Olsky wore a dark pinstriped suit. Greshko considered him a pencil-pusher, a clerk, a man without an ounce of flair in his soul, a colourless bureaucrat so typical of the new breed. He was Birthmark Billy’s protégé and therefore a member of the Politburo’s inner sanctum. When Greshko had run the organs of State Security, Olsky had been a mere Deputy in the Third Directorate. His rise, engineered by the General Secretary, had been spectacular. At the age of forty-one he was the youngest man in Soviet history to be Chairman of the KGB, which was another source of resentment for Greshko, who hadn’t assumed control himself until his sixty-first birthday.
“You look well,” Stefan Olsky said.
Greshko said nothing for a moment. He seethed whenever he imagined Olsky occupying his office, sitting in his chair. He knew Olsky had had the office redecorated, that all the old paintings had been returned to storage and replaced by charts – charts, sweet Christ! – that the old phone system had been renovated and the six phones Greshko had enjoyed supplanted by a single device that allowed Olsky to hold what were known as ‘conference’ calls.

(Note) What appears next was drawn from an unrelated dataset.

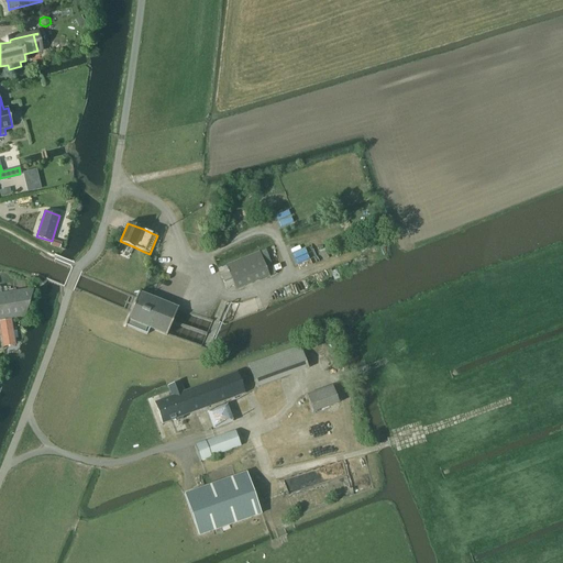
[(64,240),(66,230),(61,228),(57,238),(64,240)]
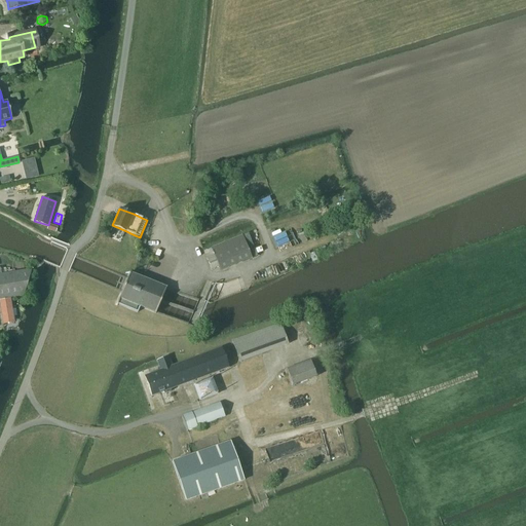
[(219,267),(221,270),(252,259),(242,235),(212,248),(215,255),(207,258),(211,270),(219,267)]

Every day new changes. Every day something else swept away.
“I look as well as a dying man can,” Greshko said. “You’re trying to be kind, Stefan.”
Stefan Olsky approached the bed. This was his first visit to Greshko’s cottage, and he’d heard about the old man’s condition, but he hadn’t been prepared for the smell that hung in this room – this commingling of human waste and disinfectant, this deathly odour.